Seneca’s Stoic Role-Models

Excerpt from Teach yourself Stoicism (2013) on Seneca and the use of Stoic role models.

Seneca’s Stoic Role-Models

Copyright (c) The Trusteest of the British MuseumCopyright © Donald Robertson, 2013.  All rights reserved.  An excerpt from Teach yourself Stoicism.  Image of Zeno, copyright the trustees of the British Museum.

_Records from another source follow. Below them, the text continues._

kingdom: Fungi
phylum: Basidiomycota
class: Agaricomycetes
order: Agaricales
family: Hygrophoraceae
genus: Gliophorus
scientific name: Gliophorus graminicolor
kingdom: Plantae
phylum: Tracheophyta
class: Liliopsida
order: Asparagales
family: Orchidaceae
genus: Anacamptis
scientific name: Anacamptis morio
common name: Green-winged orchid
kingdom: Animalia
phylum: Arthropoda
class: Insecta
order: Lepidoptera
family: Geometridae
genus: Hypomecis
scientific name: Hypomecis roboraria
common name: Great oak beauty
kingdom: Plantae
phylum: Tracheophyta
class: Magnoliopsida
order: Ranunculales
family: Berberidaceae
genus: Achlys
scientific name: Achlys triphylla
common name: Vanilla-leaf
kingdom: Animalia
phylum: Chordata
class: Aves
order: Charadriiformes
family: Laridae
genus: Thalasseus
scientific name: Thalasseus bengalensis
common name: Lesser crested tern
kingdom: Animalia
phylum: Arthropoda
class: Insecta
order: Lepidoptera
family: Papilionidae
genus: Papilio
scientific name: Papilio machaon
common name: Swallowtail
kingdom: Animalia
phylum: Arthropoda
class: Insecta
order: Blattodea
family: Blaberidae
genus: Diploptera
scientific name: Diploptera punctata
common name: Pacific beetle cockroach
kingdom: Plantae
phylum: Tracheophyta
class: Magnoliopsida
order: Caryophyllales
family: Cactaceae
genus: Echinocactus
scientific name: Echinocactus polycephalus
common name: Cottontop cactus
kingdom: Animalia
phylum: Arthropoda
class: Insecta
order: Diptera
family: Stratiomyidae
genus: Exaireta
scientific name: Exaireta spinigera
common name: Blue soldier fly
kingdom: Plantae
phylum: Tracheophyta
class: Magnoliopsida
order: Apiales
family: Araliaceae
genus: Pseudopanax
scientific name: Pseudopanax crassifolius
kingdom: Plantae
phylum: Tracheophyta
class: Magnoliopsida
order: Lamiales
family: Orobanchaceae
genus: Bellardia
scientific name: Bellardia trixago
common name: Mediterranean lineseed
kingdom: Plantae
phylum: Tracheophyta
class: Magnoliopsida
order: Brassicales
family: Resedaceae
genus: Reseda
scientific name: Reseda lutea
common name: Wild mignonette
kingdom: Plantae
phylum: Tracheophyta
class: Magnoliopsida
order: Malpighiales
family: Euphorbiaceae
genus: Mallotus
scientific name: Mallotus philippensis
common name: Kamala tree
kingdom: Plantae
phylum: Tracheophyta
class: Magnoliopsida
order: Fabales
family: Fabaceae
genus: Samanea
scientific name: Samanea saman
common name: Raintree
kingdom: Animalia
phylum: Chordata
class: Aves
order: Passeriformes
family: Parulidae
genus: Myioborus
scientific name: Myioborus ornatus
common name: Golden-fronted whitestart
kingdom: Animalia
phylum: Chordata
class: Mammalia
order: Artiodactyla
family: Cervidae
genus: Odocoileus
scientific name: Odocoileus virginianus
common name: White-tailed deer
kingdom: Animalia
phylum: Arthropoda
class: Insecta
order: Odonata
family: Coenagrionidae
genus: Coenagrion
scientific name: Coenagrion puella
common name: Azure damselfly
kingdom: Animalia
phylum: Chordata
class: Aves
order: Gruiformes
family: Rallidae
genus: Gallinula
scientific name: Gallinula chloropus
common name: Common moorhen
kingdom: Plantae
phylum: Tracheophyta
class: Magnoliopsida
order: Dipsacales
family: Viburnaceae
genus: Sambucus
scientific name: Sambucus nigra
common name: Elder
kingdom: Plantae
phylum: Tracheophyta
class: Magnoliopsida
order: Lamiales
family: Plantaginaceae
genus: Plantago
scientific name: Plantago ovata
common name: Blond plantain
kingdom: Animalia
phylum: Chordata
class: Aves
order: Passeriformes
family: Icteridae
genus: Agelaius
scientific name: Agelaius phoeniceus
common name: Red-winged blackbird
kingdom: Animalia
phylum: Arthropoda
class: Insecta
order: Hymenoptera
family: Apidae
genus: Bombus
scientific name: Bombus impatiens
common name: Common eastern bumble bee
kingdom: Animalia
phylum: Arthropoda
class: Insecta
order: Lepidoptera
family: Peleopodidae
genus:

The followers of Epicurus placed importance on possessing portraits or rings bearing his likeness, which may perhaps have helped them imagine his salutary presence accompanying them in life (Hadot, 2002, p. 124).  The British Museum actually possess an ornate gem from the Roman imperial period depicting Zeno, the founder of Stoicism, which possibly served a similar purpose.  Seneca likewise says that Stoics should keep likenesses of great men and even celebrate their birthdays (Letters, 64). He lists his favourite philosophical role-models as:

  • Socrates
  • Plato – somewhat surprisingly for a Stoic!
  • Zeno, the founder of Stoicism
  • Cleanthes, the second head of the Stoa
  • Laelius the Wise, one of the first famous Roman Stoics
  • Cato of Utica, the great Roman Stoic political hero

There are some notable things about this list:

  1. It begins with Socrates, whom most Stoics appear to treat as their supreme role model.
  2. It includes Plato.  Zeno’s Republic, the founding text of Stoicism, was a scathing critique of Plato’s book of the same name.  However, Panaetius and Posidonius reputedly integrated Stoicism and Platonism, so this may indicate that Seneca is more aligned with the Middle Stoa, which would arguably be consistent with the rest of his writings.
  3. It includes Zeno and Cleanthes, the first two Stoic scholarchs, although Seneca seldom mentions them in his writings.  Yet it ignores Chrysippus, the third scholarch and most frequently cited of all Stoics.
  4.  Seneca makes a point of including two famous Roman Stoics: Laelius and Cato.
  5. The inclusion of Laelius the Wise, a student of Panaetius, highlights his importance, and that of the Scipionic Circle to Stoicism.
  6. Epictetus, by comparison, most frequently cites Socrates, Diogenes the Cynic, and Zeno, as his influences, and he also quotes Pythagoras and mentions Heraclitus with admiration.
  7. Marcus Aurelius lists Socrates, Pythagoras, Heraclitus, Epictetus, and Chrysippus, as philosophers he particularly admires.
  8. Seneca does not include any reference to Diogenes or other Cynics in this list, which perhaps suggests he aligned with a branch of (Middle) Stoicism that distanced itself from the Cynics and placed more emphasis on Platonism instead.

Elsewhere, he gives a beautiful account of this practice, drawing on Epicurean teachings:

‘We need to set our affections on some good man and keep him constantly before our eyes, so that we may live as if he were watching us and do everything as if he saw what we were doing.’ This, my dear Lucilius, is Epicurus’ advice, and in giving it he has given us a guardian and a moral tutor – and not without reason, either: misdeeds are greatly diminished if a witness is always standing near intending doers. The personality should be provided with someone it can revere, someone whose influence can make even its private, inner life more pure. Happy the man who improves other people not merely when he is in their presence but even when he is in their thoughts! And happy, too, is the person who can so revere another as to adjust and shape his own personality in the light of recollections, even, of that other. (Letters, 11)

The image of this exemplary person should therefore be recalled frequently “either as your guardian or as your model”, as someone observing us, and perhaps offering guidance, or as an ideal to emulate. Seneca puts it nicely when he says that we need the concept of a genuinely “wise and good” person as a standard against which to measure ourselves because “Without a ruler to do it against you won’t make the crooked straight.”